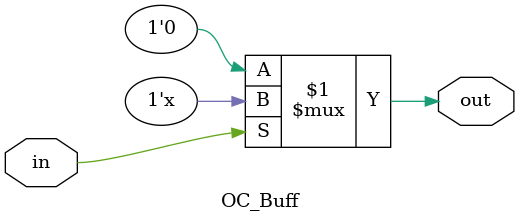
<source format=v>
module OC_Buff(in, out);
input in;
output out;
assign out = in ? 1'bz : 1'b0;
endmodule
</source>
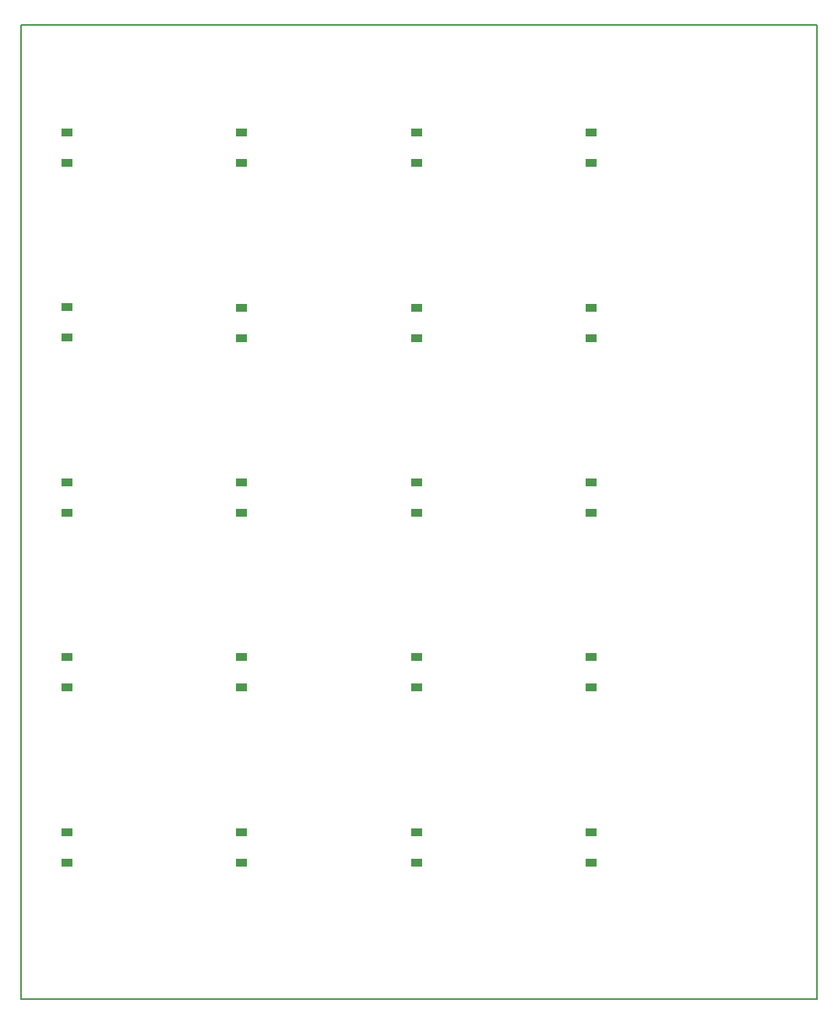
<source format=gbr>
%TF.GenerationSoftware,KiCad,Pcbnew,(5.0.2-5-10.14)*%
%TF.CreationDate,2019-04-08T21:19:03+10:00*%
%TF.ProjectId,macropod,6d616372-6f70-46f6-942e-6b696361645f,rev?*%
%TF.SameCoordinates,Original*%
%TF.FileFunction,Paste,Top*%
%TF.FilePolarity,Positive*%
%FSLAX46Y46*%
G04 Gerber Fmt 4.6, Leading zero omitted, Abs format (unit mm)*
G04 Created by KiCad (PCBNEW (5.0.2-5-10.14)) date Monday, 08 April 2019 at 09:19:03 pm*
%MOMM*%
%LPD*%
G01*
G04 APERTURE LIST*
%ADD10C,0.150000*%
%ADD11R,1.200000X0.900000*%
G04 APERTURE END LIST*
D10*
X29700000Y-28429951D02*
X29700000Y-134229951D01*
X29700000Y-134229951D02*
X116300000Y-134229951D01*
X116300000Y-28429951D02*
X116300000Y-134229951D01*
X29700000Y-28429951D02*
X116300000Y-28429951D01*
D11*
X34740000Y-43390000D03*
X34740000Y-40090000D03*
X34740000Y-62365000D03*
X34740000Y-59065000D03*
X34740000Y-81415000D03*
X34740000Y-78115000D03*
X34740000Y-100415000D03*
X34740000Y-97115000D03*
X34740000Y-119415000D03*
X34740000Y-116115000D03*
X53740000Y-43390000D03*
X53740000Y-40090000D03*
X53740000Y-59115000D03*
X53740000Y-62415000D03*
X53740000Y-78090000D03*
X53740000Y-81390000D03*
X53740000Y-97115000D03*
X53740000Y-100415000D03*
X53740000Y-116115000D03*
X53740000Y-119415000D03*
X72740000Y-43415000D03*
X72740000Y-40115000D03*
X72740000Y-59115000D03*
X72740000Y-62415000D03*
X72740000Y-78115000D03*
X72740000Y-81415000D03*
X72740000Y-97115000D03*
X72740000Y-100415000D03*
X72740000Y-116115000D03*
X72740000Y-119415000D03*
X91740000Y-40115000D03*
X91740000Y-43415000D03*
X91740000Y-62415000D03*
X91740000Y-59115000D03*
X91740000Y-81390000D03*
X91740000Y-78090000D03*
X91740000Y-97115000D03*
X91740000Y-100415000D03*
X91740000Y-119390000D03*
X91740000Y-116090000D03*
M02*

</source>
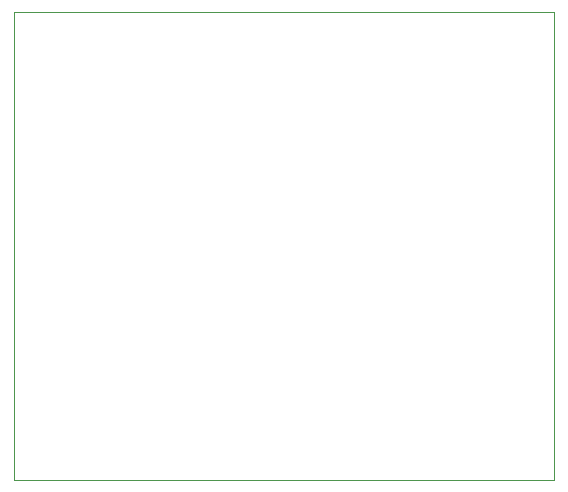
<source format=gm1>
G04 #@! TF.GenerationSoftware,KiCad,Pcbnew,(2016-12-18 revision 3ffa37c)-makepkg*
G04 #@! TF.CreationDate,2016-12-23T23:11:33-05:00*
G04 #@! TF.ProjectId,Energy_Meter,456E657267795F4D657465722E6B6963,rev?*
G04 #@! TF.FileFunction,Profile,NP*
%FSLAX46Y46*%
G04 Gerber Fmt 4.6, Leading zero omitted, Abs format (unit mm)*
G04 Created by KiCad (PCBNEW (2016-12-18 revision 3ffa37c)-makepkg) date 12/23/16 23:11:33*
%MOMM*%
%LPD*%
G01*
G04 APERTURE LIST*
%ADD10C,0.100000*%
G04 APERTURE END LIST*
D10*
X201168000Y-125476000D02*
X201168000Y-85852000D01*
X155448000Y-125476000D02*
X201168000Y-125476000D01*
X155448000Y-85852000D02*
X155448000Y-125476000D01*
X155448000Y-85852000D02*
X201168000Y-85852000D01*
M02*

</source>
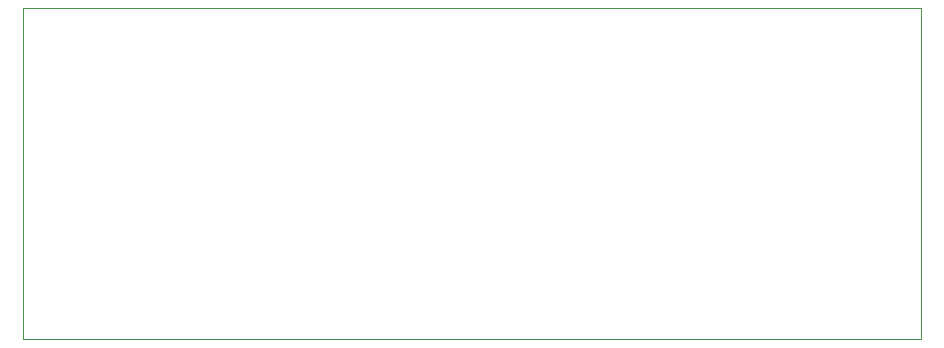
<source format=gbr>
G04 #@! TF.GenerationSoftware,KiCad,Pcbnew,5.1.9-73d0e3b20d~88~ubuntu18.04.1*
G04 #@! TF.CreationDate,2021-01-10T19:17:03-05:00*
G04 #@! TF.ProjectId,DolbyS_NR_HIC,446f6c62-7953-45f4-9e52-5f4849432e6b,2020-11-03*
G04 #@! TF.SameCoordinates,Original*
G04 #@! TF.FileFunction,Profile,NP*
%FSLAX46Y46*%
G04 Gerber Fmt 4.6, Leading zero omitted, Abs format (unit mm)*
G04 Created by KiCad (PCBNEW 5.1.9-73d0e3b20d~88~ubuntu18.04.1) date 2021-01-10 19:17:03*
%MOMM*%
%LPD*%
G01*
G04 APERTURE LIST*
G04 #@! TA.AperFunction,Profile*
%ADD10C,0.100000*%
G04 #@! TD*
G04 APERTURE END LIST*
D10*
X208000000Y-125000000D02*
X208000000Y-97000000D01*
X132000000Y-125000000D02*
X132000000Y-97000000D01*
X208000000Y-125000000D02*
X132000000Y-125000000D01*
X132000000Y-97000000D02*
X208000000Y-97000000D01*
M02*

</source>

--- --- ---

• _What the exercise asks_
All of the records above should be reproduced exactly, with the pictures left out.

• _Your solution_
<source format=v>
module OC_Buff(in, out);
input in;
output out;
assign out = in ? 1'bz : 1'b0;
endmodule
</source>
<source format=gbr>
%TF.GenerationSoftware,KiCad,Pcbnew,(5.0.2-5-10.14)*%
%TF.CreationDate,2019-04-08T21:19:03+10:00*%
%TF.ProjectId,macropod,6d616372-6f70-46f6-942e-6b696361645f,rev?*%
%TF.SameCoordinates,Original*%
%TF.FileFunction,Paste,Top*%
%TF.FilePolarity,Positive*%
%FSLAX46Y46*%
G04 Gerber Fmt 4.6, Leading zero omitted, Abs format (unit mm)*
G04 Created by KiCad (PCBNEW (5.0.2-5-10.14)) date Monday, 08 April 2019 at 09:19:03 pm*
%MOMM*%
%LPD*%
G01*
G04 APERTURE LIST*
%ADD10C,0.150000*%
%ADD11R,1.200000X0.900000*%
G04 APERTURE END LIST*
D10*
X29700000Y-28429951D02*
X29700000Y-134229951D01*
X29700000Y-134229951D02*
X116300000Y-134229951D01*
X116300000Y-28429951D02*
X116300000Y-134229951D01*
X29700000Y-28429951D02*
X116300000Y-28429951D01*
D11*
X34740000Y-43390000D03*
X34740000Y-40090000D03*
X34740000Y-62365000D03*
X34740000Y-59065000D03*
X34740000Y-81415000D03*
X34740000Y-78115000D03*
X34740000Y-100415000D03*
X34740000Y-97115000D03*
X34740000Y-119415000D03*
X34740000Y-116115000D03*
X53740000Y-43390000D03*
X53740000Y-40090000D03*
X53740000Y-59115000D03*
X53740000Y-62415000D03*
X53740000Y-78090000D03*
X53740000Y-81390000D03*
X53740000Y-97115000D03*
X53740000Y-100415000D03*
X53740000Y-116115000D03*
X53740000Y-119415000D03*
X72740000Y-43415000D03*
X72740000Y-40115000D03*
X72740000Y-59115000D03*
X72740000Y-62415000D03*
X72740000Y-78115000D03*
X72740000Y-81415000D03*
X72740000Y-97115000D03*
X72740000Y-100415000D03*
X72740000Y-116115000D03*
X72740000Y-119415000D03*
X91740000Y-40115000D03*
X91740000Y-43415000D03*
X91740000Y-62415000D03*
X91740000Y-59115000D03*
X91740000Y-81390000D03*
X91740000Y-78090000D03*
X91740000Y-97115000D03*
X91740000Y-100415000D03*
X91740000Y-119390000D03*
X91740000Y-116090000D03*
M02*

</source>
<source format=gm1>
G04 #@! TF.GenerationSoftware,KiCad,Pcbnew,(2016-12-18 revision 3ffa37c)-makepkg*
G04 #@! TF.CreationDate,2016-12-23T23:11:33-05:00*
G04 #@! TF.ProjectId,Energy_Meter,456E657267795F4D657465722E6B6963,rev?*
G04 #@! TF.FileFunction,Profile,NP*
%FSLAX46Y46*%
G04 Gerber Fmt 4.6, Leading zero omitted, Abs format (unit mm)*
G04 Created by KiCad (PCBNEW (2016-12-18 revision 3ffa37c)-makepkg) date 12/23/16 23:11:33*
%MOMM*%
%LPD*%
G01*
G04 APERTURE LIST*
%ADD10C,0.100000*%
G04 APERTURE END LIST*
D10*
X201168000Y-125476000D02*
X201168000Y-85852000D01*
X155448000Y-125476000D02*
X201168000Y-125476000D01*
X155448000Y-85852000D02*
X155448000Y-125476000D01*
X155448000Y-85852000D02*
X201168000Y-85852000D01*
M02*

</source>
<source format=gbr>
G04 #@! TF.GenerationSoftware,KiCad,Pcbnew,5.1.9-73d0e3b20d~88~ubuntu18.04.1*
G04 #@! TF.CreationDate,2021-01-10T19:17:03-05:00*
G04 #@! TF.ProjectId,DolbyS_NR_HIC,446f6c62-7953-45f4-9e52-5f4849432e6b,2020-11-03*
G04 #@! TF.SameCoordinates,Original*
G04 #@! TF.FileFunction,Profile,NP*
%FSLAX46Y46*%
G04 Gerber Fmt 4.6, Leading zero omitted, Abs format (unit mm)*
G04 Created by KiCad (PCBNEW 5.1.9-73d0e3b20d~88~ubuntu18.04.1) date 2021-01-10 19:17:03*
%MOMM*%
%LPD*%
G01*
G04 APERTURE LIST*
G04 #@! TA.AperFunction,Profile*
%ADD10C,0.100000*%
G04 #@! TD*
G04 APERTURE END LIST*
D10*
X208000000Y-125000000D02*
X208000000Y-97000000D01*
X132000000Y-125000000D02*
X132000000Y-97000000D01*
X208000000Y-125000000D02*
X132000000Y-125000000D01*
X132000000Y-97000000D02*
X208000000Y-97000000D01*
M02*

</source>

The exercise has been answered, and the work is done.